[What you will do] Data follows below. Repeat exactly the lines between the line holding "الاحتلال يُخطر بوقف" and the line holding "Alimentation Monopolaire 120A 20V", inclusive, and nothing more; drop pictures.
>>>
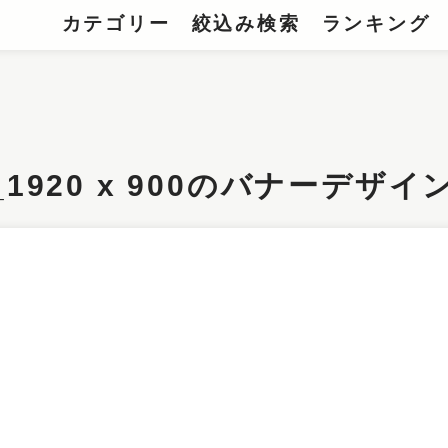
カテゴリー
絞込み検索
ランキング
1920 x 900のバナーデザイ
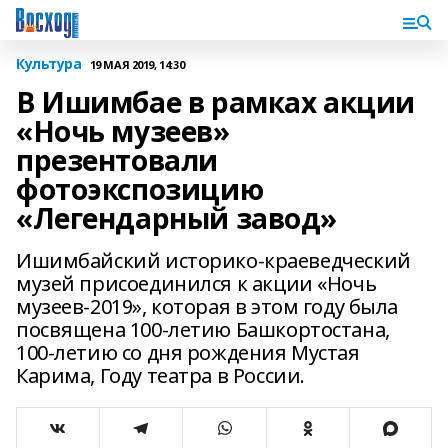
Культура
19 МАЯ 2019, 14:30
В Ишимбае в рамках акции
«Ночь музеев»
презентовали
фотоэкспозицию
«Легендарный завод»
Ишимбайский историко-краеведческий
музей присоединился к акции «Ночь
музеев-2019», которая в этом году была
посвящена 100-летию Башкортостана,
100-летию со дня рождения Мустая
Карима, Году театра в России.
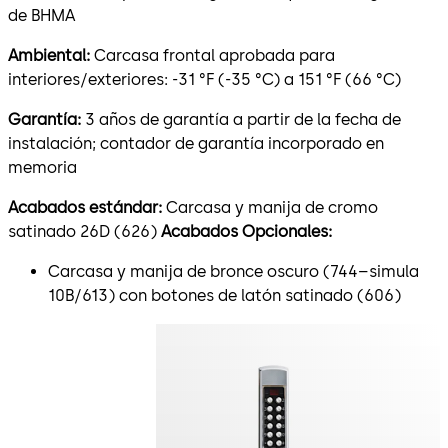
de BHMA
Ambiental:
Carcasa frontal aprobada para
interiores/exteriores: -31 °F (-35 °C) a 151 °F (66 °C)
Garantía:
3 años de garantía a partir de la fecha de
instalación; contador de garantía incorporado en
memoria
Acabados estándar:
Carcasa y manija de cromo
satinado 26D (626)
Acabados Opcionales:
Carcasa y manija de bronce oscuro (744–simula
10B/613) con botones de latón satinado (606)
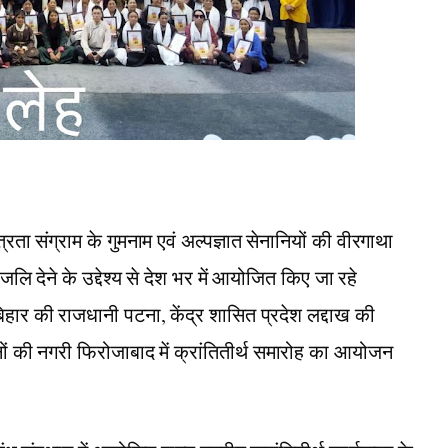
ता संग्राम के गुमनाम एवं अल्पज्ञात सेनानियों की वीरगाथा
जलि देने के उद्देश्य से देश भर में आयोजित किए जा रहे
बिहार की राजधानी पटना, केंद्र शासित प्रदेश लद्दाख की
ों की नगरी फिरोजाबाद में क्रांतितीर्थ समारोह का आयोजन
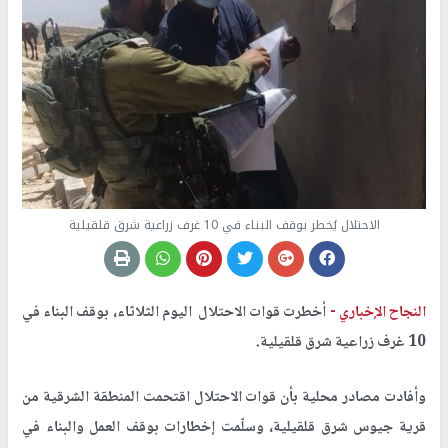
الاحتلال يُخطر بوقف البناء في 10 غرف زراعية شرق قلقيلية
النجاح الإخباري -
أخطرت قوات الاحتلال اليوم الثلاثاء، بوقف البناء في
10 غرف زراعية شرق قلقيلية.
وأفادت مصادر محلية بأن قوات الاحتلال اقتحمت المنطقة الشرقية من
قرية جيوس شرق قلقيلية، وسلّمت إخطارات بوقف العمل والبناء في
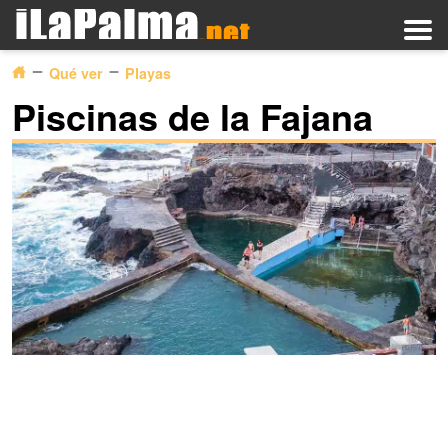
Qué ver
Playas
Piscinas de la Fajana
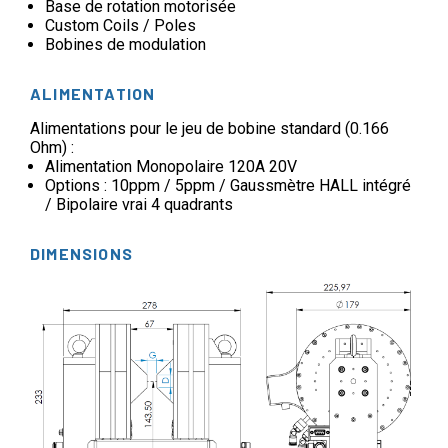
Base de rotation motorisée
Custom Coils / Poles
Bobines de modulation
ALIMENTATION
Alimentations pour le jeu de bobine standard (0.166
Ohm) :
Alimentation Monopolaire 120A 20V
Options : 10ppm / 5ppm / Gaussmètre HALL intégré
/ Bipolaire vrai 4 quadrants
DIMENSIONS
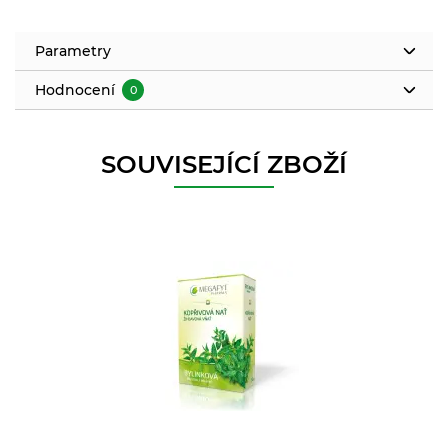
Parametry
Hodnocení
0
SOUVISEJÍCÍ ZBOŽÍ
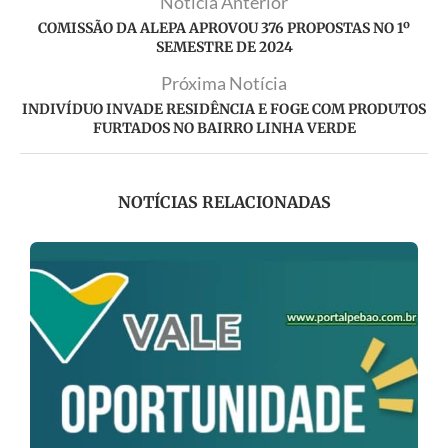
Notícia Anterior
COMISSÃO DA ALEPA APROVOU 376 PROPOSTAS NO 1º
SEMESTRE DE 2024
Próxima Notícia
INDIVÍDUO INVADE RESIDÊNCIA E FOGE COM PRODUTOS
FURTADOS NO BAIRRO LINHA VERDE
NOTÍCIAS RELACIONADAS
s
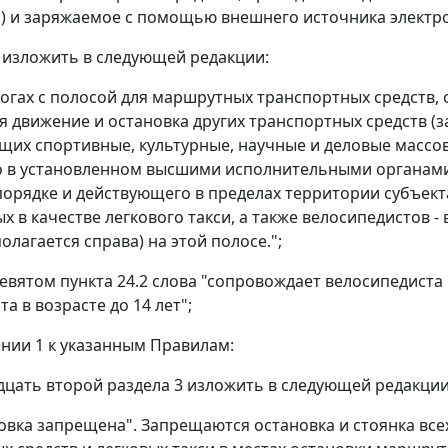
и) и заряжаемое с помощью внешнего источника электро
.2 изложить в следующей редакции:
рогах с полосой для маршрутных транспортных средств, об
 движение и остановка других транспортных средств (з
их спортивные, культурные, научные и деловые массо
 в установленном высшими исполнительными органами 
орядке и действующего в пределах территории субъекта
х в качестве легкового такси, а также велосипедистов -
олагается справа) на этой полосе.";
 девятом пункта 24.2 слова "сопровождает велосипедиста
а в возрасте до 14 лет";
ении 1 к указанным Правилам:
идцать второй раздела 3 изложить в следующей редакции
новка запрещена". Запрещаются остановка и стоянка вс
<<<
[Output of the task]
الاحتلال يُخطر بوقف البناء في 10 غرف زراعية شرق قلقيلية
النجاح الإخباري -
أخطرت قوات الاحتلال اليوم الثلاثاء، بوقف البناء في
10 غرف زراعية شرق قلقيلية.
وأفادت مصادر محلية بأن قوات الاحتلال اقتحمت المنطقة الشرقية من
قرية جيوس شرق قلقيلية، وسلّمت إخطارات بوقف العمل والبناء في
Qué ver
Playas
Piscinas de la Fajana
Base de rotation motorisée
Custom Coils / Poles
Bobines de modulation
ALIMENTATION
Alimentations pour le jeu de bobine standard (0.166
Ohm) :
Alimentation Monopolaire 120A 20V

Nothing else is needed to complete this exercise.